Dal canto suo Giuseppe Sergi del Movimento per il Socialismo ha tenuto a confutare l’espressione “esplosione dei costi sanitari” che i contrari all’Iniziativa per 10% usano per sostenere che il vero problema è l’incremento dei costi della salute da cui deriva quello dei premi. «Eppure i costi della salute incidono nella misura dell’11,5% del Prodotto interno lordo, non molto più di dieci anni fa quando erano intorno al 10,7%. E una forchetta tra il 10 e il 12% del Pil è in linea con quella di molti dei Paesi industrializzati comparabili alla Svizzera». Pure Sergi ha poi evidenziato che gli stimati 300 milioni «c’è già qualcuno che li mette, e sono quelle famiglie, quei salariati, quei pensionati che pagano gli stessi premi di un milionario». Insomma, per il deputato Mps il problema non sono le prestazioni del sistema sanitario svizzero da ridurre ma il sistema di finanziamento iniquo che grava in modo sproporzionato su chi ha salari normali o al di sotto della media.

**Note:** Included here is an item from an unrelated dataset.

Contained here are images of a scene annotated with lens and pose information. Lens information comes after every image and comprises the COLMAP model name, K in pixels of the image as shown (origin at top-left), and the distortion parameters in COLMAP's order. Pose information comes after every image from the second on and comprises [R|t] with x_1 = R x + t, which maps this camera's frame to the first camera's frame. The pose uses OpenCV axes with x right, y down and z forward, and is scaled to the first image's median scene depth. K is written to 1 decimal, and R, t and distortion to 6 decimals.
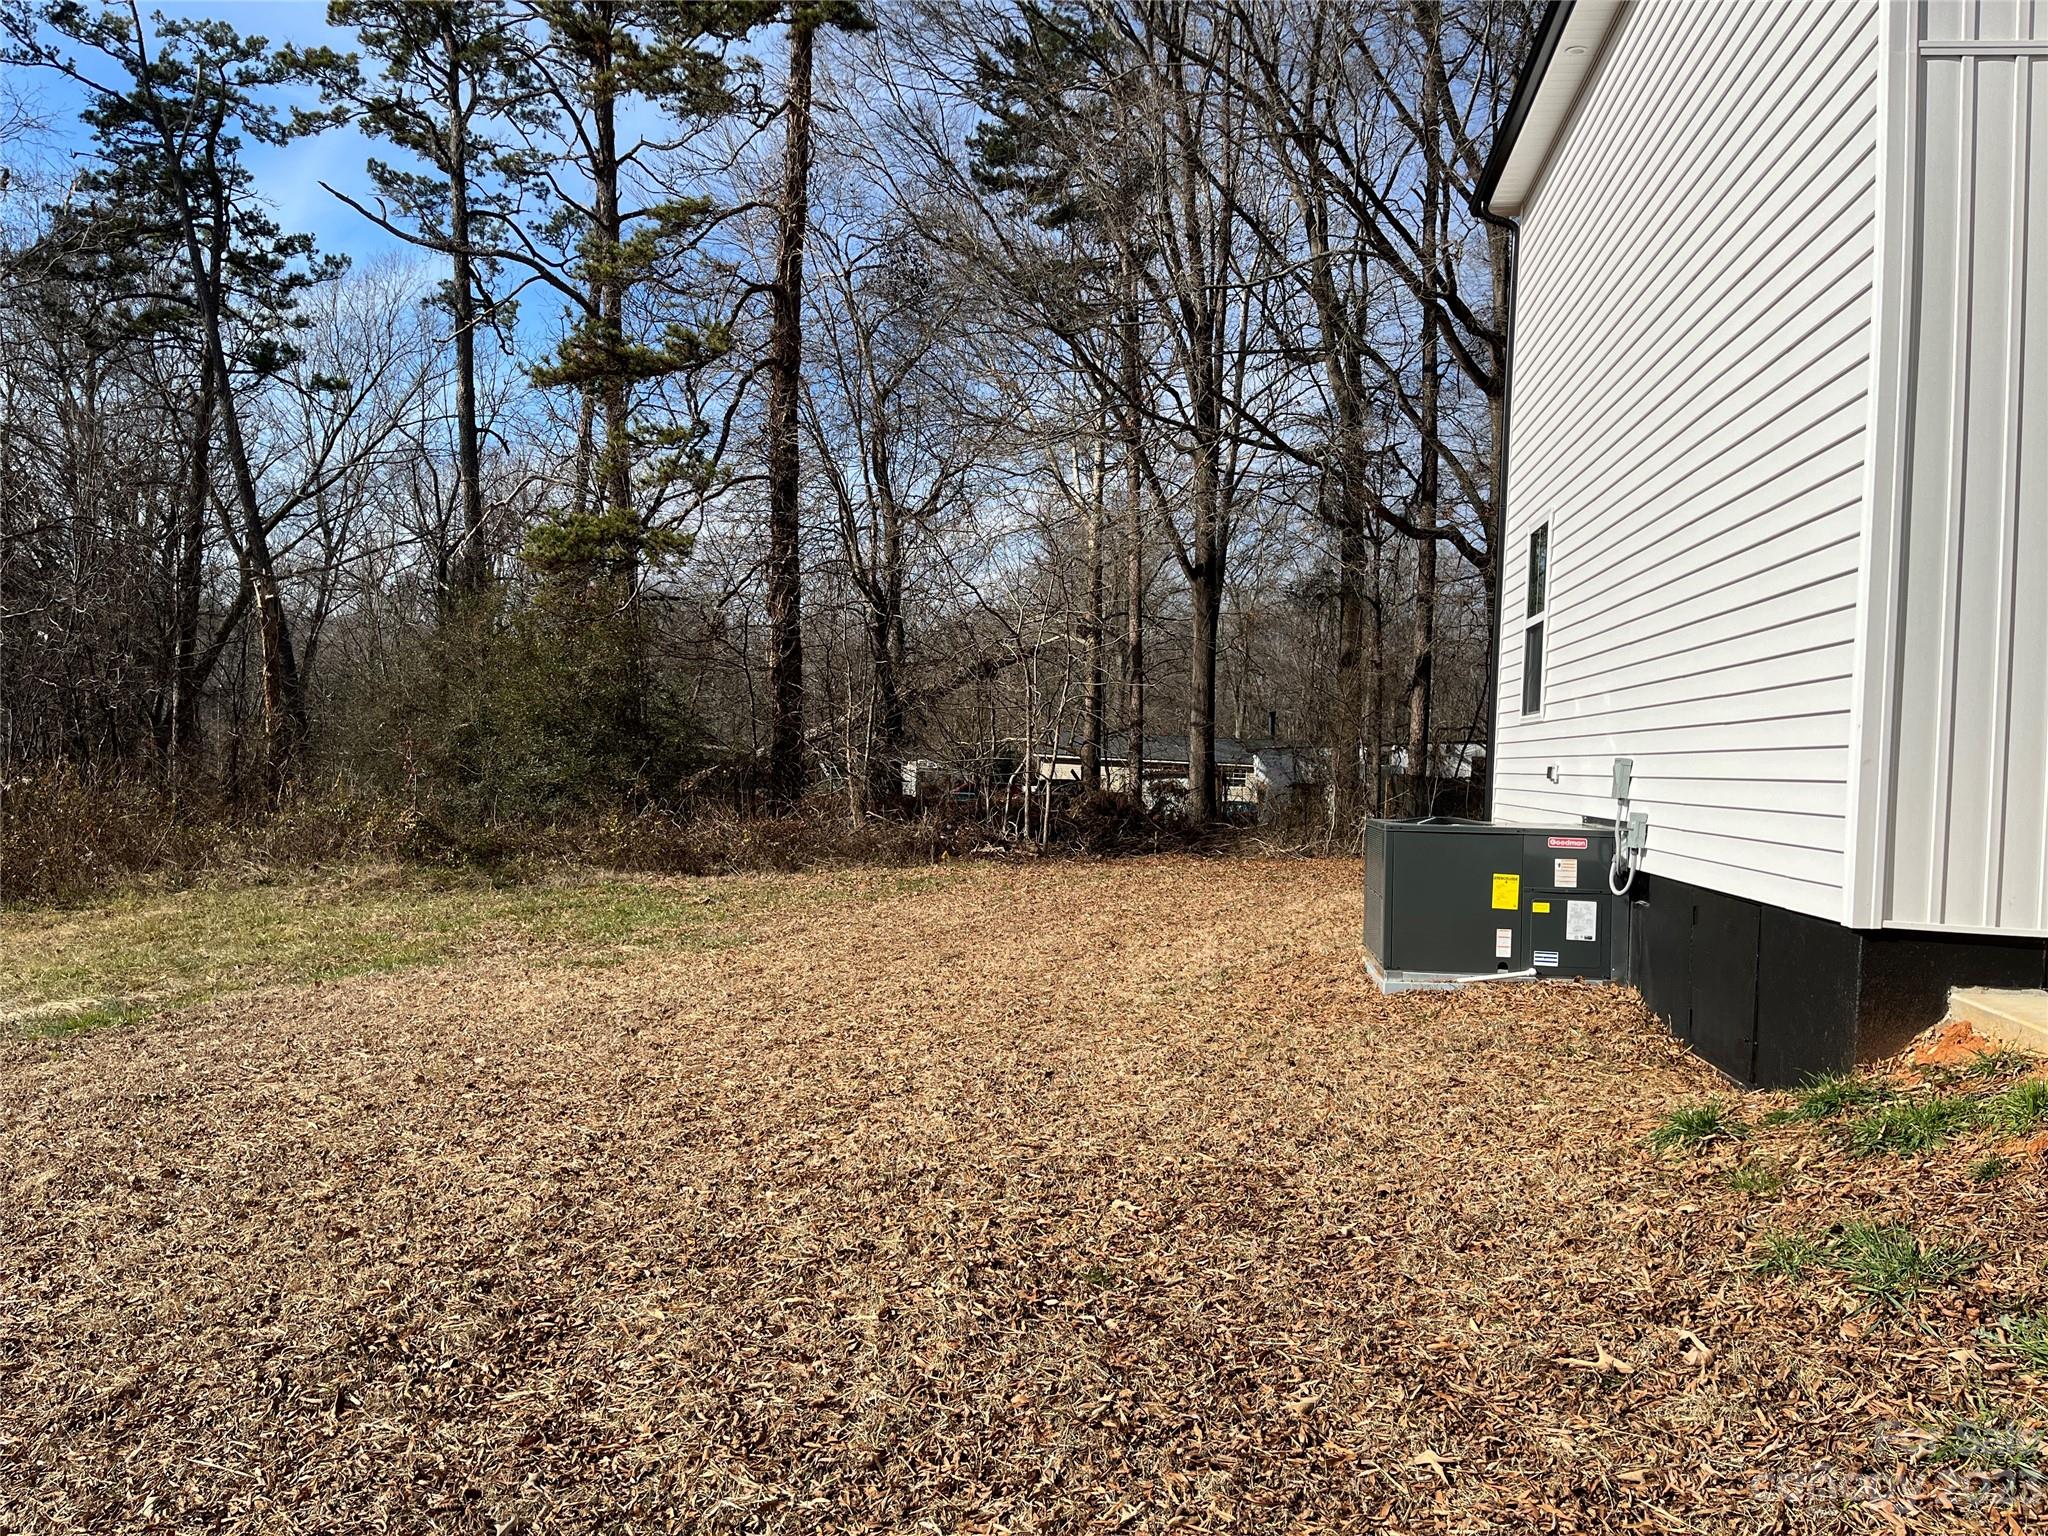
lens RADIAL K [[1552.5, 0, 1026.3], [0, 1552.5, 756.9], [0, 0, 1]] dist [0.067070, -0.078741]
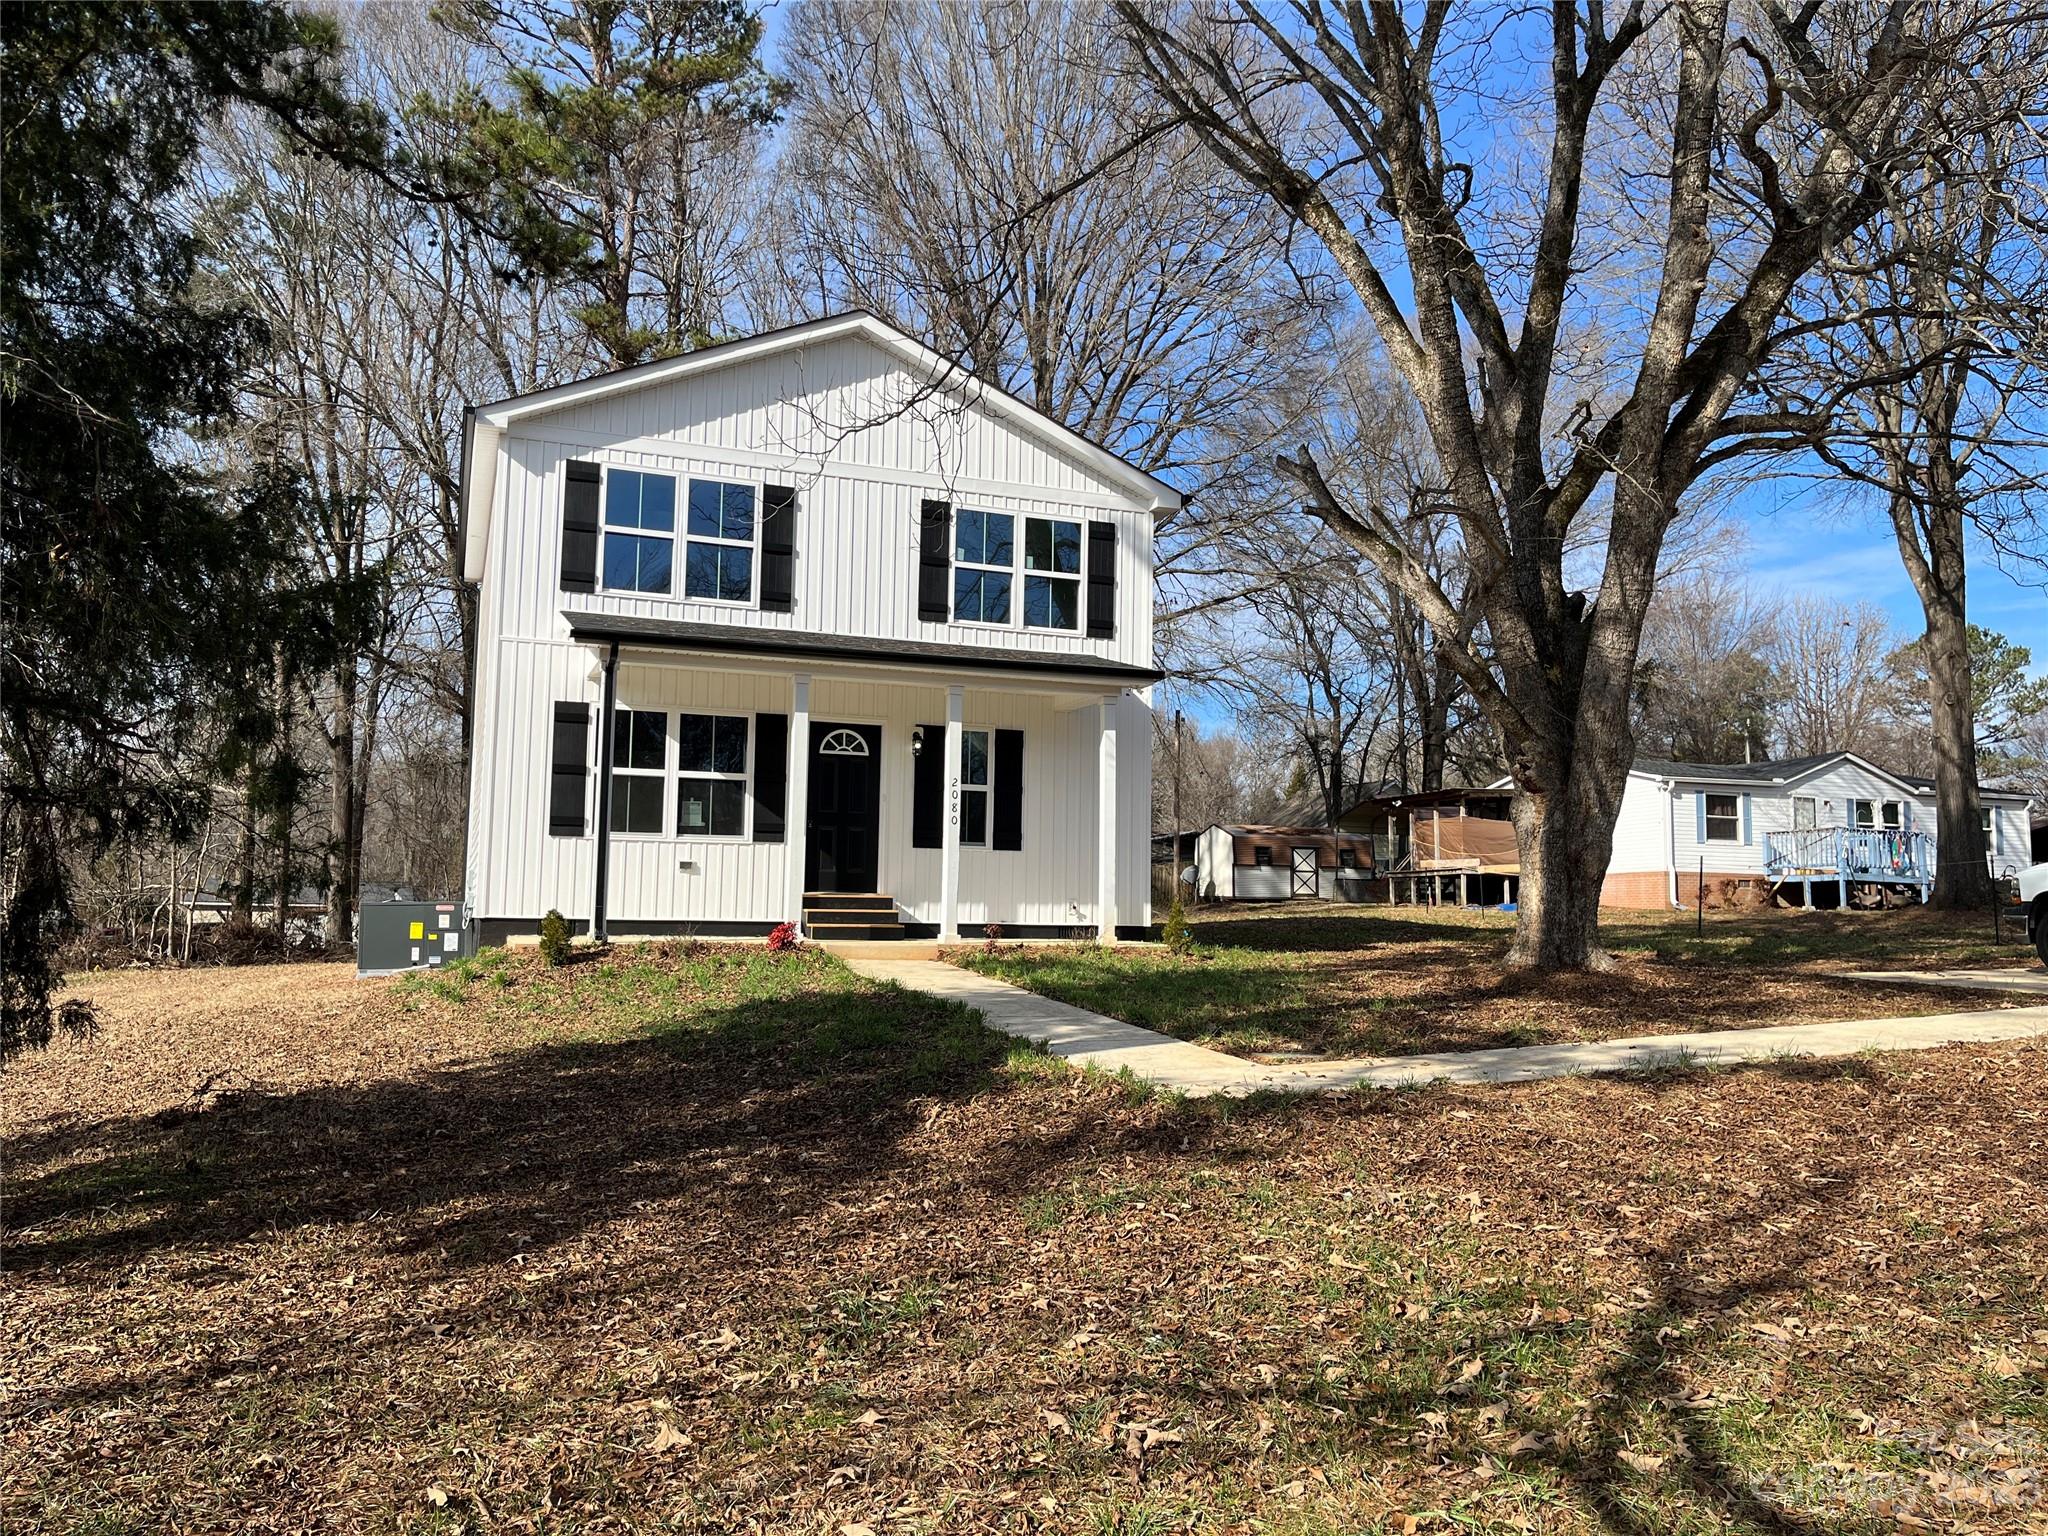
lens RADIAL K [[1534.8, 0, 1024.0], [0, 1534.8, 768.0], [0, 0, 1]] dist [0.053584, -0.121597]
pose [[0.875429, 0.029762, 0.482430, -0.003576], [0.013675, 0.996178, -0.086270, 0.057231], [-0.483154, 0.082120, 0.871676, -1.357263]]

Su un simile solco argomentativo anche Rudi Alves del Partito comunista che ha insistito sul fatto che l’origine dei problemi è la stagnazione dei salari, nonché sulla necessità di rafforzare i redditi delle famiglie: «L’iniziativa 10% va proprio in questo senso in quanto redistribuisce in modo più equo il peso dei premi. Perché se due terzi della popolazione ticinese deve sostenere costi della salute sopra la soglia del 10% significa che c’è una disfunzione alla base ed è illusorio credere che si possa fare un contenimento significativo dei costi della salute per risolverlo». D’altro canto, se approvata, l’iniziativa «sposterebbe la responsabilità dell’aumento dei premi dai cittadini al Cantone obbligandolo ad agire per ridurre gli sprechi, favorire la prevenzione e pianificare meglio l’offerta ospedaliera, evitando la costosa pseudo-concorrenza tra pubblico e privato».
Rocco Vitale dei Verdi ha invece confrontato l’Iniziativa per il 10% definita «una vera e propria boccata d’ossigeno» con quella della Lega dei ticinesi denominata ‘Basta spennare il cittadino, cassa malati deducibile integralmente!’, anch’essa in votazione popolare il 28 settembre, definita dall’esponente del partito ecologista «la classica ricetta della destra che privilegia esclusivamente i redditi più alti». Vitale ha usato un esempio esplicativo: «Una famiglia del ceto medio con un reddito di 117’000 franchi con l’iniziativa 10% risparmierebbe 4’000 franchi, ma solo 291 franchi con quella leghista. Mentre una famiglia con un reddito alto di 250’000 franchi non otterrebbe alcun beneficio dalla prima iniziativa, ma guadagnerebbe 1’760 franchi con quella leghista». C’è pertanto «solo un’iniziativa in votazione che porta sollievo reale al certo medio e pone le basi affinché la salute venga nuovamente considerata come un diritto fondamentale e non un peso economico insostenibile», ha concluso Vitale, «ed è quella del 10%».